» **DIRECTIONS**:
Every record that follows should appear again in your answer, exactly the same.

[Extracted records]
>>

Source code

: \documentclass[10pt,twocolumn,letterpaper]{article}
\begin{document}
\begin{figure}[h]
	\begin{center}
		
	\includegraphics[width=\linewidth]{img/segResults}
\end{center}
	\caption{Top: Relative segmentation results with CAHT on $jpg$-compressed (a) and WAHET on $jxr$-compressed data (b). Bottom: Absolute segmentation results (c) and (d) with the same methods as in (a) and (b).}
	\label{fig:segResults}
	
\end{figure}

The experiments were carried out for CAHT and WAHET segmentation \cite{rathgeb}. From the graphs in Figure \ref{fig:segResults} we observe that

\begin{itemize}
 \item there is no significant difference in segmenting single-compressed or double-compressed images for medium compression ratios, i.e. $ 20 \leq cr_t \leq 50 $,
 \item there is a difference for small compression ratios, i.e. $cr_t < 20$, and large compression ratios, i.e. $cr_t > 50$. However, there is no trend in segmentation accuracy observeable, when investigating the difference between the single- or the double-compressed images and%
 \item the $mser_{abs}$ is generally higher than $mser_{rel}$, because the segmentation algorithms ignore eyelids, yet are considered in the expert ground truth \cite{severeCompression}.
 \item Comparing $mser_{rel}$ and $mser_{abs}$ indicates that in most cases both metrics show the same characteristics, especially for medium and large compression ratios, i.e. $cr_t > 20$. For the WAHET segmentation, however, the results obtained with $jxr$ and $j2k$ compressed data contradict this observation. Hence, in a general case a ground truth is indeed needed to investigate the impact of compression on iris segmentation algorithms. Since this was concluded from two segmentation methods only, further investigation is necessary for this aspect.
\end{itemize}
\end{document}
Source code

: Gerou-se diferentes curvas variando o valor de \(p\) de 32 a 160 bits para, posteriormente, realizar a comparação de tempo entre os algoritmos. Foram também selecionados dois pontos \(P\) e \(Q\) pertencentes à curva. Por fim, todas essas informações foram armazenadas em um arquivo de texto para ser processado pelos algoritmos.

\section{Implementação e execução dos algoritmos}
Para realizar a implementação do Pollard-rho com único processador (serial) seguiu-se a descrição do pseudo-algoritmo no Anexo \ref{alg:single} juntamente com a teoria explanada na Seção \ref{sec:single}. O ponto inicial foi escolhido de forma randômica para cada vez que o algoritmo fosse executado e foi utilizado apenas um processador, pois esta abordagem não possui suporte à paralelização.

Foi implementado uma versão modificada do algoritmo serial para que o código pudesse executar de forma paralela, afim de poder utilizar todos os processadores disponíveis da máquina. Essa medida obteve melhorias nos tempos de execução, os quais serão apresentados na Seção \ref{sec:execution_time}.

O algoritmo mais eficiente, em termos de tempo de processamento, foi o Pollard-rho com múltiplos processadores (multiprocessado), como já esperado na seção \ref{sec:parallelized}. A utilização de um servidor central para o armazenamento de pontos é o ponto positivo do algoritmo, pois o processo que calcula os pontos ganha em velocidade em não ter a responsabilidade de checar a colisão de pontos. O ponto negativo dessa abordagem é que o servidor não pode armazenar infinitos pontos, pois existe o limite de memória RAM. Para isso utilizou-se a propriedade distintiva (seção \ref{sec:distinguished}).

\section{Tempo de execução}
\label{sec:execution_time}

<<

» **RESPONSE BELOW**:
Source code

: \documentclass[10pt,twocolumn,letterpaper]{article}
\begin{document}
\begin{figure}[h]
	\begin{center}
		
	\includegraphics[width=\linewidth]{img/segResults}
\end{center}
	\caption{Top: Relative segmentation results with CAHT on $jpg$-compressed (a) and WAHET on $jxr$-compressed data (b). Bottom: Absolute segmentation results (c) and (d) with the same methods as in (a) and (b).}
	\label{fig:segResults}
	
\end{figure}

The experiments were carried out for CAHT and WAHET segmentation \cite{rathgeb}. From the graphs in Figure \ref{fig:segResults} we observe that

\begin{itemize}
 \item there is no significant difference in segmenting single-compressed or double-compressed images for medium compression ratios, i.e. $ 20 \leq cr_t \leq 50 $,
 \item there is a difference for small compression ratios, i.e. $cr_t < 20$, and large compression ratios, i.e. $cr_t > 50$. However, there is no trend in segmentation accuracy observeable, when investigating the difference between the single- or the double-compressed images and%
 \item the $mser_{abs}$ is generally higher than $mser_{rel}$, because the segmentation algorithms ignore eyelids, yet are considered in the expert ground truth \cite{severeCompression}.
 \item Comparing $mser_{rel}$ and $mser_{abs}$ indicates that in most cases both metrics show the same characteristics, especially for medium and large compression ratios, i.e. $cr_t > 20$. For the WAHET segmentation, however, the results obtained with $jxr$ and $j2k$ compressed data contradict this observation. Hence, in a general case a ground truth is indeed needed to investigate the impact of compression on iris segmentation algorithms. Since this was concluded from two segmentation methods only, further investigation is necessary for this aspect.
\end{itemize}
\end{document}
Source code

: Gerou-se diferentes curvas variando o valor de \(p\) de 32 a 160 bits para, posteriormente, realizar a comparação de tempo entre os algoritmos. Foram também selecionados dois pontos \(P\) e \(Q\) pertencentes à curva. Por fim, todas essas informações foram armazenadas em um arquivo de texto para ser processado pelos algoritmos.

\section{Implementação e execução dos algoritmos}
Para realizar a implementação do Pollard-rho com único processador (serial) seguiu-se a descrição do pseudo-algoritmo no Anexo \ref{alg:single} juntamente com a teoria explanada na Seção \ref{sec:single}. O ponto inicial foi escolhido de forma randômica para cada vez que o algoritmo fosse executado e foi utilizado apenas um processador, pois esta abordagem não possui suporte à paralelização.

Foi implementado uma versão modificada do algoritmo serial para que o código pudesse executar de forma paralela, afim de poder utilizar todos os processadores disponíveis da máquina. Essa medida obteve melhorias nos tempos de execução, os quais serão apresentados na Seção \ref{sec:execution_time}.

O algoritmo mais eficiente, em termos de tempo de processamento, foi o Pollard-rho com múltiplos processadores (multiprocessado), como já esperado na seção \ref{sec:parallelized}. A utilização de um servidor central para o armazenamento de pontos é o ponto positivo do algoritmo, pois o processo que calcula os pontos ganha em velocidade em não ter a responsabilidade de checar a colisão de pontos. O ponto negativo dessa abordagem é que o servidor não pode armazenar infinitos pontos, pois existe o limite de memória RAM. Para isso utilizou-se a propriedade distintiva (seção \ref{sec:distinguished}).

\section{Tempo de execução}
\label{sec:execution_time}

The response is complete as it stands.